PROVIDED DATA:
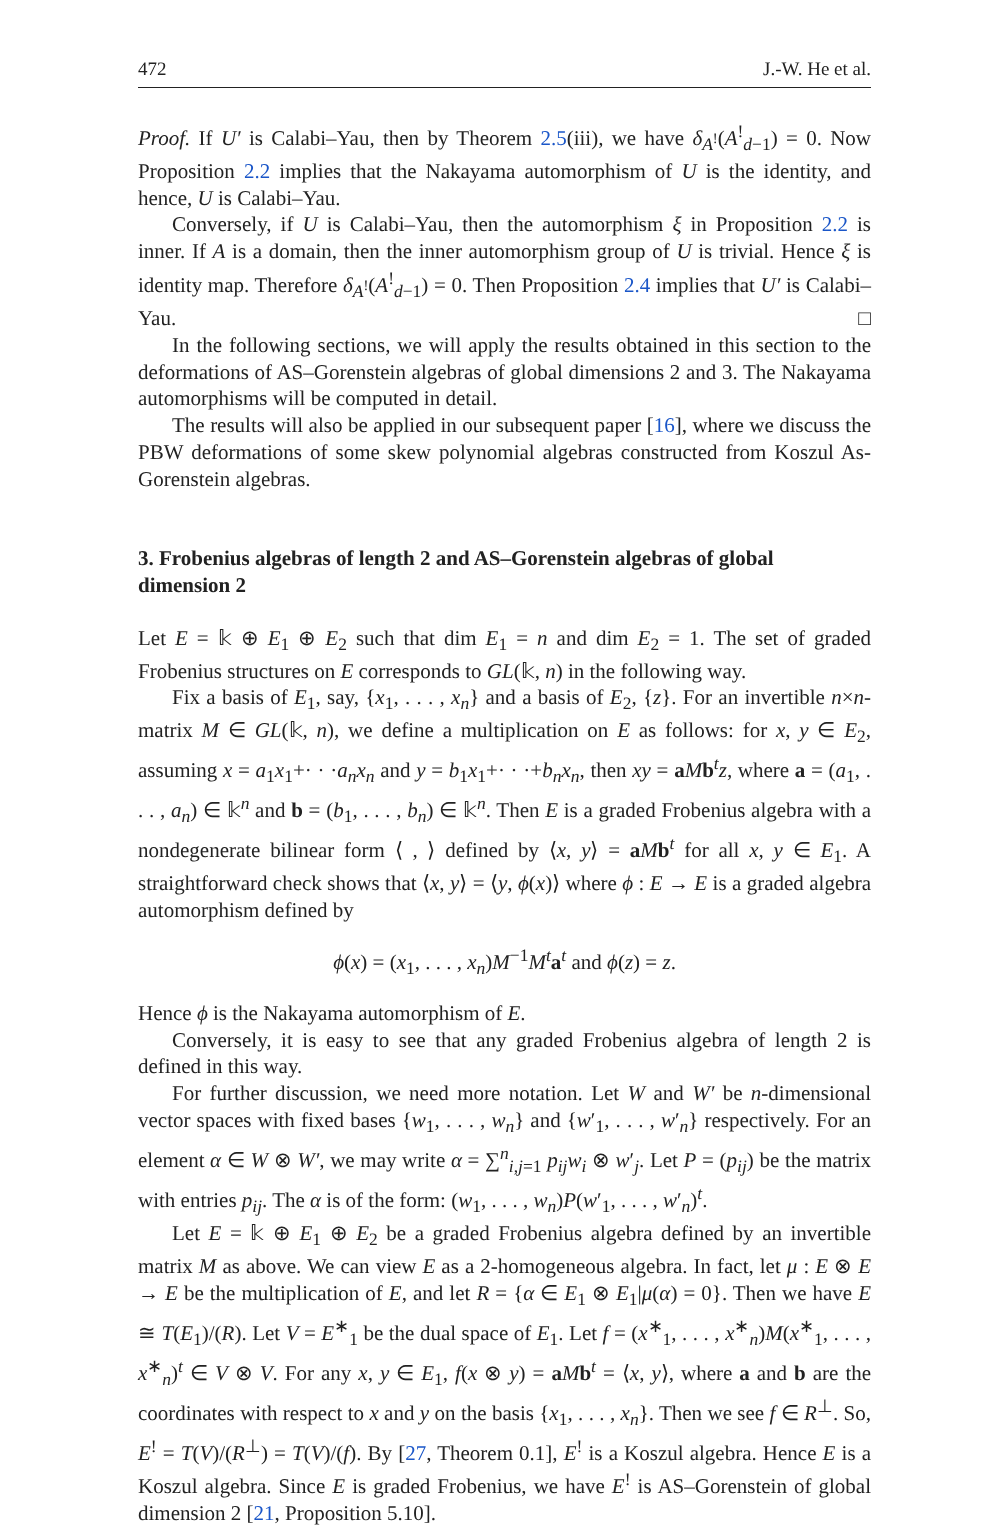472 J.-W. He et al.
Proof. If U′ is Calabi–Yau, then by Theorem 2.5(iii), we have δ<sub>A<sup>!</sup></sub>(A<sup>!</sup><sub>d−1</sub>) = 0. Now Proposition 2.2 implies that the Nakayama automorphism of U is the identity, and hence, U is Calabi–Yau.
Conversely, if U is Calabi–Yau, then the automorphism ξ in Proposition 2.2 is inner. If A is a domain, then the inner automorphism group of U is trivial. Hence ξ is identity map. Therefore δ<sub>A<sup>!</sup></sub>(A<sup>!</sup><sub>d−1</sub>) = 0. Then Proposition 2.4 implies that U′ is Calabi–Yau. □
In the following sections, we will apply the results obtained in this section to the deformations of AS–Gorenstein algebras of global dimensions 2 and 3. The Nakayama automorphisms will be computed in detail.
The results will also be applied in our subsequent paper [16], where we discuss the PBW deformations of some skew polynomial algebras constructed from Koszul As-Gorenstein algebras.
3. Frobenius algebras of length 2 and AS–Gorenstein algebras of global dimension 2
Let E = 𝕜 ⊕ E<sub>1</sub> ⊕ E<sub>2</sub> such that dim E<sub>1</sub> = n and dim E<sub>2</sub> = 1. The set of graded Frobenius structures on E corresponds to GL(𝕜, n) in the following way.
Fix a basis of E<sub>1</sub>, say, {x<sub>1</sub>, . . . , x<sub>n</sub>} and a basis of E<sub>2</sub>, {z}. For an invertible n×n-matrix M ∈ GL(𝕜, n), we define a multiplication on E as follows: for x, y ∈ E<sub>2</sub>, assuming x = a<sub>1</sub>x<sub>1</sub>+· · ·a<sub>n</sub>x<sub>n</sub> and y = b<sub>1</sub>x<sub>1</sub>+· · ·+b<sub>n</sub>x<sub>n</sub>, then xy = aMb<sup>t</sup>z, where a = (a<sub>1</sub>, . . . , a<sub>n</sub>) ∈ 𝕜<sup>n</sup> and b = (b<sub>1</sub>, . . . , b<sub>n</sub>) ∈ 𝕜<sup>n</sup>. Then E is a graded Frobenius algebra with a nondegenerate bilinear form ⟨ , ⟩ defined by ⟨x, y⟩ = aMb<sup>t</sup> for all x, y ∈ E<sub>1</sub>. A straightforward check shows that ⟨x, y⟩ = ⟨y, ϕ(x)⟩ where ϕ : E → E is a graded algebra automorphism defined by
ϕ(x) = (x<sub>1</sub>, . . . , x<sub>n</sub>)M<sup>−1</sup>M<sup>t</sup> a<sup>t</sup> and ϕ(z) = z.
Hence ϕ is the Nakayama automorphism of E.
Conversely, it is easy to see that any graded Frobenius algebra of length 2 is defined in this way.
For further discussion, we need more notation. Let W and W′ be n-dimensional vector spaces with fixed bases {w<sub>1</sub>, . . . , w<sub>n</sub>} and {w′<sub>1</sub>, . . . , w′<sub>n</sub>} respectively. For an element α ∈ W ⊗ W′, we may write α = ∑<sup>n</sup><sub>i,j=1</sub> p<sub>ij</sub>w<sub>i</sub> ⊗ w′<sub>j</sub>. Let P = (p<sub>ij</sub>) be the matrix with entries p<sub>ij</sub>. The α is of the form: (w<sub>1</sub>, . . . , w<sub>n</sub>)P(w′<sub>1</sub>, . . . , w′<sub>n</sub>)<sup>t</sup>.
Let E = 𝕜 ⊕ E<sub>1</sub> ⊕ E<sub>2</sub> be a graded Frobenius algebra defined by an invertible matrix M as above. We can view E as a 2-homogeneous algebra. In fact, let μ : E ⊗ E → E be the multiplication of E, and let R = {α ∈ E<sub>1</sub> ⊗ E<sub>1</sub>|μ(α) = 0}. Then we have E ≅ T(E<sub>1</sub>)/(R). Let V = E<sup>∗</sup><sub>1</sub> be the dual space of E<sub>1</sub>. Let f = (x<sup>∗</sup><sub>1</sub>, . . . , x<sup>∗</sup><sub>n</sub>)M(x<sup>∗</sup><sub>1</sub>, . . . , x<sup>∗</sup><sub>n</sub>)<sup>t</sup> ∈ V ⊗ V. For any x, y ∈ E<sub>1</sub>, f(x ⊗ y) = aMb<sup>t</sup> = ⟨x, y⟩, where a and b are the coordinates with respect to x and y on the basis {x<sub>1</sub>, . . . , x<sub>n</sub>}. Then we see f ∈ R<sup>⊥</sup>. So, E<sup>!</sup> = T(V)/(R<sup>⊥</sup>) = T(V)/(f). By [27, Theorem 0.1], E<sup>!</sup> is a Koszul algebra. Hence E is a Koszul algebra. Since E is graded Frobenius, we have E<sup>!</sup> is AS–Gorenstein of global dimension 2 [21, Proposition 5.10].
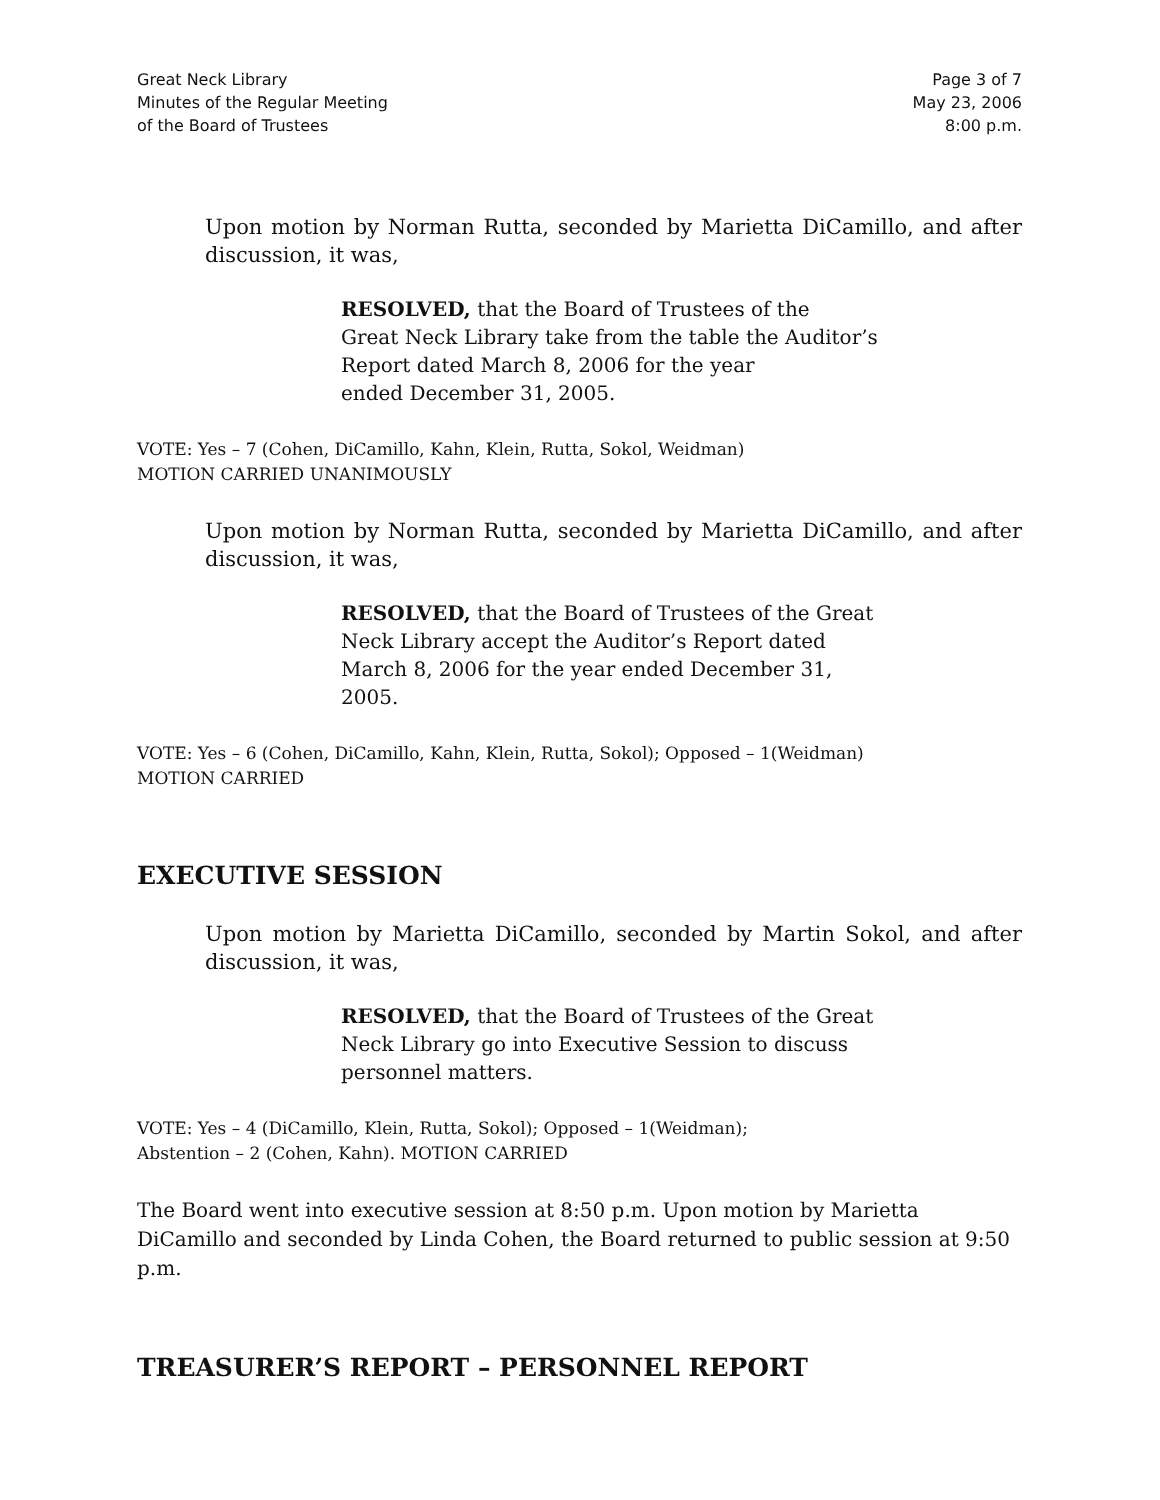Great Neck Library
Minutes of the Regular Meeting
of the Board of Trustees
Page 3 of 7
May 23, 2006
8:00 p.m.
Upon motion by Norman Rutta, seconded by Marietta DiCamillo, and after discussion, it was,
RESOLVED, that the Board of Trustees of the
Great Neck Library take from the table the Auditor’s
Report dated March 8, 2006 for the year
ended December 31, 2005.
VOTE: Yes – 7 (Cohen, DiCamillo, Kahn, Klein, Rutta, Sokol, Weidman)
MOTION CARRIED UNANIMOUSLY
Upon motion by Norman Rutta, seconded by Marietta DiCamillo, and after discussion, it was,
RESOLVED, that the Board of Trustees of the Great
Neck Library accept the Auditor’s Report dated
March 8, 2006 for the year ended December 31, 2005.
VOTE: Yes – 6 (Cohen, DiCamillo, Kahn, Klein, Rutta, Sokol); Opposed – 1(Weidman)
MOTION CARRIED
EXECUTIVE SESSION
Upon motion by Marietta DiCamillo, seconded by Martin Sokol, and after discussion, it was,
RESOLVED, that the Board of Trustees of the Great
Neck Library go into Executive Session to discuss
personnel matters.
VOTE: Yes – 4 (DiCamillo, Klein, Rutta, Sokol); Opposed – 1(Weidman);
Abstention – 2 (Cohen, Kahn). MOTION CARRIED
The Board went into executive session at 8:50 p.m. Upon motion by Marietta DiCamillo and seconded by Linda Cohen, the Board returned to public session at 9:50 p.m.
TREASURER’S REPORT – PERSONNEL REPORT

WHAT IS NEEDED:
Restate the whole listing word for word. Omit the pictures.

ANSWER AREA:
472 J.-W. He et al.
Proof. If U′ is Calabi–Yau, then by Theorem 2.5(iii), we have δ<sub>A<sup>!</sup></sub>(A<sup>!</sup><sub>d−1</sub>) = 0. Now Proposition 2.2 implies that the Nakayama automorphism of U is the identity, and hence, U is Calabi–Yau.
Conversely, if U is Calabi–Yau, then the automorphism ξ in Proposition 2.2 is inner. If A is a domain, then the inner automorphism group of U is trivial. Hence ξ is identity map. Therefore δ<sub>A<sup>!</sup></sub>(A<sup>!</sup><sub>d−1</sub>) = 0. Then Proposition 2.4 implies that U′ is Calabi–Yau. □
In the following sections, we will apply the results obtained in this section to the deformations of AS–Gorenstein algebras of global dimensions 2 and 3. The Nakayama automorphisms will be computed in detail.
The results will also be applied in our subsequent paper [16], where we discuss the PBW deformations of some skew polynomial algebras constructed from Koszul As-Gorenstein algebras.
3. Frobenius algebras of length 2 and AS–Gorenstein algebras of global dimension 2
Let E = 𝕜 ⊕ E<sub>1</sub> ⊕ E<sub>2</sub> such that dim E<sub>1</sub> = n and dim E<sub>2</sub> = 1. The set of graded Frobenius structures on E corresponds to GL(𝕜, n) in the following way.
Fix a basis of E<sub>1</sub>, say, {x<sub>1</sub>, . . . , x<sub>n</sub>} and a basis of E<sub>2</sub>, {z}. For an invertible n×n-matrix M ∈ GL(𝕜, n), we define a multiplication on E as follows: for x, y ∈ E<sub>2</sub>, assuming x = a<sub>1</sub>x<sub>1</sub>+· · ·a<sub>n</sub>x<sub>n</sub> and y = b<sub>1</sub>x<sub>1</sub>+· · ·+b<sub>n</sub>x<sub>n</sub>, then xy = aMb<sup>t</sup>z, where a = (a<sub>1</sub>, . . . , a<sub>n</sub>) ∈ 𝕜<sup>n</sup> and b = (b<sub>1</sub>, . . . , b<sub>n</sub>) ∈ 𝕜<sup>n</sup>. Then E is a graded Frobenius algebra with a nondegenerate bilinear form ⟨ , ⟩ defined by ⟨x, y⟩ = aMb<sup>t</sup> for all x, y ∈ E<sub>1</sub>. A straightforward check shows that ⟨x, y⟩ = ⟨y, ϕ(x)⟩ where ϕ : E → E is a graded algebra automorphism defined by
ϕ(x) = (x<sub>1</sub>, . . . , x<sub>n</sub>)M<sup>−1</sup>M<sup>t</sup> a<sup>t</sup> and ϕ(z) = z.
Hence ϕ is the Nakayama automorphism of E.
Conversely, it is easy to see that any graded Frobenius algebra of length 2 is defined in this way.
For further discussion, we need more notation. Let W and W′ be n-dimensional vector spaces with fixed bases {w<sub>1</sub>, . . . , w<sub>n</sub>} and {w′<sub>1</sub>, . . . , w′<sub>n</sub>} respectively. For an element α ∈ W ⊗ W′, we may write α = ∑<sup>n</sup><sub>i,j=1</sub> p<sub>ij</sub>w<sub>i</sub> ⊗ w′<sub>j</sub>. Let P = (p<sub>ij</sub>) be the matrix with entries p<sub>ij</sub>. The α is of the form: (w<sub>1</sub>, . . . , w<sub>n</sub>)P(w′<sub>1</sub>, . . . , w′<sub>n</sub>)<sup>t</sup>.
Let E = 𝕜 ⊕ E<sub>1</sub> ⊕ E<sub>2</sub> be a graded Frobenius algebra defined by an invertible matrix M as above. We can view E as a 2-homogeneous algebra. In fact, let μ : E ⊗ E → E be the multiplication of E, and let R = {α ∈ E<sub>1</sub> ⊗ E<sub>1</sub>|μ(α) = 0}. Then we have E ≅ T(E<sub>1</sub>)/(R). Let V = E<sup>∗</sup><sub>1</sub> be the dual space of E<sub>1</sub>. Let f = (x<sup>∗</sup><sub>1</sub>, . . . , x<sup>∗</sup><sub>n</sub>)M(x<sup>∗</sup><sub>1</sub>, . . . , x<sup>∗</sup><sub>n</sub>)<sup>t</sup> ∈ V ⊗ V. For any x, y ∈ E<sub>1</sub>, f(x ⊗ y) = aMb<sup>t</sup> = ⟨x, y⟩, where a and b are the coordinates with respect to x and y on the basis {x<sub>1</sub>, . . . , x<sub>n</sub>}. Then we see f ∈ R<sup>⊥</sup>. So, E<sup>!</sup> = T(V)/(R<sup>⊥</sup>) = T(V)/(f). By [27, Theorem 0.1], E<sup>!</sup> is a Koszul algebra. Hence E is a Koszul algebra. Since E is graded Frobenius, we have E<sup>!</sup> is AS–Gorenstein of global dimension 2 [21, Proposition 5.10].
Great Neck Library
Minutes of the Regular Meeting
of the Board of Trustees
Page 3 of 7
May 23, 2006
8:00 p.m.
Upon motion by Norman Rutta, seconded by Marietta DiCamillo, and after discussion, it was,
RESOLVED, that the Board of Trustees of the
Great Neck Library take from the table the Auditor’s
Report dated March 8, 2006 for the year
ended December 31, 2005.
VOTE: Yes – 7 (Cohen, DiCamillo, Kahn, Klein, Rutta, Sokol, Weidman)
MOTION CARRIED UNANIMOUSLY
Upon motion by Norman Rutta, seconded by Marietta DiCamillo, and after discussion, it was,
RESOLVED, that the Board of Trustees of the Great
Neck Library accept the Auditor’s Report dated
March 8, 2006 for the year ended December 31, 2005.
VOTE: Yes – 6 (Cohen, DiCamillo, Kahn, Klein, Rutta, Sokol); Opposed – 1(Weidman)
MOTION CARRIED
EXECUTIVE SESSION
Upon motion by Marietta DiCamillo, seconded by Martin Sokol, and after discussion, it was,
RESOLVED, that the Board of Trustees of the Great
Neck Library go into Executive Session to discuss
personnel matters.
VOTE: Yes – 4 (DiCamillo, Klein, Rutta, Sokol); Opposed – 1(Weidman);
Abstention – 2 (Cohen, Kahn). MOTION CARRIED
The Board went into executive session at 8:50 p.m. Upon motion by Marietta DiCamillo and seconded by Linda Cohen, the Board returned to public session at 9:50 p.m.
TREASURER’S REPORT – PERSONNEL REPORT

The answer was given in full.